Professors, inmates talk prison education

MCT

Arthur Longworth presents material to other inmates during Spanish class, on February 16, 2012. Although he was sentenced to life without parole, he opted not to "just be quiet, shut up, go to my cell and die there." (Ken Lambert/Seattle Times/MCT)

By Leo Dornan, For The Pitt News

A  crowd of professors and social justice advocates cheered on inmates who shared their personal stories on higher education in prisons during a conference at Pitt this weekend.

People from all over the country gathered in the William Pitt Union Ballroom Saturday morning for the fifth annual National Conference on Higher Education in Prison. From Friday, Nov. 6 through Sunday, Nov. 8, educators and inmates gathered at various Oakland locations, including the Cathedral of Learning and the William Pitt Union, to discuss how to bring more education to prisons.

Held in recent years at Saint Louis University and the University of Illinois, the committee decided to host this year’s conference in Pittsburgh due to the efforts of Cory Holding and Peter Campbell.

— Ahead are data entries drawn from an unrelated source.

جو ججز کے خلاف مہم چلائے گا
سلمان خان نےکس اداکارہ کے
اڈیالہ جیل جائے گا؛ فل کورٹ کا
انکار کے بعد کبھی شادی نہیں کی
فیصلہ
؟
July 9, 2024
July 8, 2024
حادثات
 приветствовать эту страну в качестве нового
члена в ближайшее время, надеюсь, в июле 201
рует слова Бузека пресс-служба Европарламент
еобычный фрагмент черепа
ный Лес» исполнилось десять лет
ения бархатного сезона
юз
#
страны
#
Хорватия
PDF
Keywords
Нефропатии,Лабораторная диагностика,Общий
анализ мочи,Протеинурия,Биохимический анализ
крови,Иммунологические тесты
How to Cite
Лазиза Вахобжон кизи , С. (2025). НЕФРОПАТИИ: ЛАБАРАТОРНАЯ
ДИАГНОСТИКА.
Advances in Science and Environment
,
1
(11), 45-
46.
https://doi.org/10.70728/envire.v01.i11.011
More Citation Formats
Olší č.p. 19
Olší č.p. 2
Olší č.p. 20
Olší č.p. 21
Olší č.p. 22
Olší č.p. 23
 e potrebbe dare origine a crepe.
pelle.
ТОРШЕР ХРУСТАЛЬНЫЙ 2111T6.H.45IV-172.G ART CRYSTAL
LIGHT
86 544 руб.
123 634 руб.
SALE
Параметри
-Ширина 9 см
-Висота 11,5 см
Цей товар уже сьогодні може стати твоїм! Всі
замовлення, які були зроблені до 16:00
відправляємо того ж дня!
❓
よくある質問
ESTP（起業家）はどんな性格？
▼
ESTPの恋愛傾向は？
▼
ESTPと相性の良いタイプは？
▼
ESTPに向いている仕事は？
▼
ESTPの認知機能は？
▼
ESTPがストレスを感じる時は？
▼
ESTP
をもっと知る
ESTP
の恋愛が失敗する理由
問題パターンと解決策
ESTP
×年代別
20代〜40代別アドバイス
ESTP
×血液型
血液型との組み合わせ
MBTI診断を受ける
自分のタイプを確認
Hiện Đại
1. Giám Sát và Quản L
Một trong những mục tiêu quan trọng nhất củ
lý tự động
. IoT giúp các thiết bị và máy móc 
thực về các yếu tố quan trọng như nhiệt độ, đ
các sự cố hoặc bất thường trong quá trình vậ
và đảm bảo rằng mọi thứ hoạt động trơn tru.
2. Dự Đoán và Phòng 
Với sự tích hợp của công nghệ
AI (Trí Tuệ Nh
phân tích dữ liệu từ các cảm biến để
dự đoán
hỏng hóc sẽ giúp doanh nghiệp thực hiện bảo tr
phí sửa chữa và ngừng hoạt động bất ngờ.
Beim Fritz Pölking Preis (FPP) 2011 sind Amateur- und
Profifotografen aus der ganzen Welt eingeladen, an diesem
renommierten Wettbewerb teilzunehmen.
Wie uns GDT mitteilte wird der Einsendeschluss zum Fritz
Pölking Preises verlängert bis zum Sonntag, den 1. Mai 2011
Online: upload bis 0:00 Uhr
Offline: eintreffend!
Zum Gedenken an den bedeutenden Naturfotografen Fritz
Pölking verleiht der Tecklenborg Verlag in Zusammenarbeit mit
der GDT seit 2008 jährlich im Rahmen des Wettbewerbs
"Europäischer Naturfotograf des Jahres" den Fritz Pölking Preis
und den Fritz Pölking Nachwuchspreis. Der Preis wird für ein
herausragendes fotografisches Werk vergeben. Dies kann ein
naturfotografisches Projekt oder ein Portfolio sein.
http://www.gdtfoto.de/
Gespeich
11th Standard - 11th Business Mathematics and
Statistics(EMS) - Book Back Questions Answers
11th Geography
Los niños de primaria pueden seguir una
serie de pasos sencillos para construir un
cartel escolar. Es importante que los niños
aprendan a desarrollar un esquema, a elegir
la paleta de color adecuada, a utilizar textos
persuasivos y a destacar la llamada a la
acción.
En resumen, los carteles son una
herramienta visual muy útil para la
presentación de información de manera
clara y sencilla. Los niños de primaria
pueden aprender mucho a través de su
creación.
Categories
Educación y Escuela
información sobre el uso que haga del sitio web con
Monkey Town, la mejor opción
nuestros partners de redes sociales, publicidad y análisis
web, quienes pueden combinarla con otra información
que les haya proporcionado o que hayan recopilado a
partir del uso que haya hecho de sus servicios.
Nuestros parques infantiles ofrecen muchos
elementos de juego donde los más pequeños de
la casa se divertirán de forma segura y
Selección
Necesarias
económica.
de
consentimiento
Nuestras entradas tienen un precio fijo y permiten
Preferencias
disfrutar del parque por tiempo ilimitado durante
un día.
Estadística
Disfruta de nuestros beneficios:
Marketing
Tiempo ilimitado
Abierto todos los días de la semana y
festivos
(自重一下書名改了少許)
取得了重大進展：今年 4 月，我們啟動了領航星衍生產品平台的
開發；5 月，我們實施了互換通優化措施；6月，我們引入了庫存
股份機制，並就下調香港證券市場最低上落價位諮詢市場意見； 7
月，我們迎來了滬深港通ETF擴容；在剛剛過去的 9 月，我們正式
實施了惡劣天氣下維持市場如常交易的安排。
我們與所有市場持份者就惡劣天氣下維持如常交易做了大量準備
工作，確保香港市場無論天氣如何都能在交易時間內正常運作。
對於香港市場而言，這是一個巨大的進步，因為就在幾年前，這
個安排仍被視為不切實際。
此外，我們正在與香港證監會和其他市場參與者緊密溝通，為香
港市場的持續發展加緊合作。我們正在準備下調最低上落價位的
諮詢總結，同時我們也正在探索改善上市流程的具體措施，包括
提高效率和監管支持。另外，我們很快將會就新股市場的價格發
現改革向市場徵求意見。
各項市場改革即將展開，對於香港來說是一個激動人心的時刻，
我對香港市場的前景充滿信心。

Holding and Campbell, both assistant professors in Pitt’s English department, have both promoted justice within the Pittsburgh community through their writing.

Justice for inmates and maintaining their visibility and humanity were common themes throughout the conference, which aimed to spark education efforts for people incarcerated in the Allegheny region. Through education, presenters at the conference said prisoners can reclaim their sense of personhood and come to terms with where they are in their lives.

“It’s important to be mindful of the community around you, especially if that community is invisible,” Holding said.

To make inmates more visible, several men from McKean Federal Correctional Institution, a prison in Lewis Run, Pennsylvania, spoke at the conference via video stream. Inmate Anthony Boyd and three other inmates gave a presentation and spoke with members in the audience — the first time in the conference’s history an interaction like that had ever happened.

“You’ve heard us called ‘inmates,’ ‘felons,’ but we prefer ‘incarcerated students,’” Anthony said.

Organizers, including Holding and Campbell, geared the conference toward academics who visit prisons to teach college-level classes, a program they referred to as “teaching inside.” The majority of the 150 attendees were either professors or former inmates who have benefited from these classes.

Ed Wiltse, an English professor at Nazareth College in Rochester, New York, teaches literature and writing courses on campus and at the local Monroe Correctional Facility. The courses are identical in their grading and content, Wiltse said, something that often surprises both sets of students because both are held to the same high standards.

“It always pushes my buttons — in a good way,” he said.”Everything [one of the speakers] said made me stop and go ‘whoa.’”

Several of the more than 50 speakers were either currently incarcerated or had been previously.

Nikkia Roberts, in the first year of her 10-year probation after 10 years in prison for armed robbery, led a discussion on the difficulties of re-entry after incarceration. A lack of concrete rehabilitation programs in prisons, Roberts said, makes re-entering the free world more difficult. 

Roberts said she regained some sense of her self-worth through higher education in prison. She described how she came to terms with the crime she committed and acknowledged that she placed herself in that situation. Then, taking university-level theology classes though Emory University, she found new hope.

Even with that hope, Roberts said re-entering the free world after being in prison for 10 years was anything but easy.

“Crimes become your identity in prison,” Roberts said. “The only people that know me after 10 years [in jail], the only ones I could ask for recommendations, are those that knew me in prison.”

She related this hard truth: people just released from prison lose a significant amount of their lives and many contacts on the outside. The only people Roberts could conceivably ask for recommendations of any sort were the people who came into the prison and taught classes.

She could not forget her time in prison without forgetting the only contacts she had, Roberts said. For Roberts, the ultimate success of higher education in prisons was its ability to keep her from falling into despair, and its ability to remind her of her worth, she said.

“Success is changing the culture. Inspiring wardens to see themselves as deans of university campuses,” said Tony Gaskew, professor of criminal justice at the University of Pittsburgh at Bradford, in an earlier talk Saturday morning.

Gaskew spoke of how prisons foster cultures of anger and desperation, discouraging the inmates and staff alike. Education can transform prisons into places where inmates can retain their humanity and a sense of hope for the future, Gaskew said. But we must not base success solely on the number of classes available to the inmates, or the number of degrees they receive.

“You have to educate the soul,” he said.

A previous version of this story referred to the two leading organizers as Cory Holding and Peter Trachtenberg. The two leading organizers were Cory Holding and Peter Campbell. The article has been updated to reflect this change. The Pitt News regrets this error.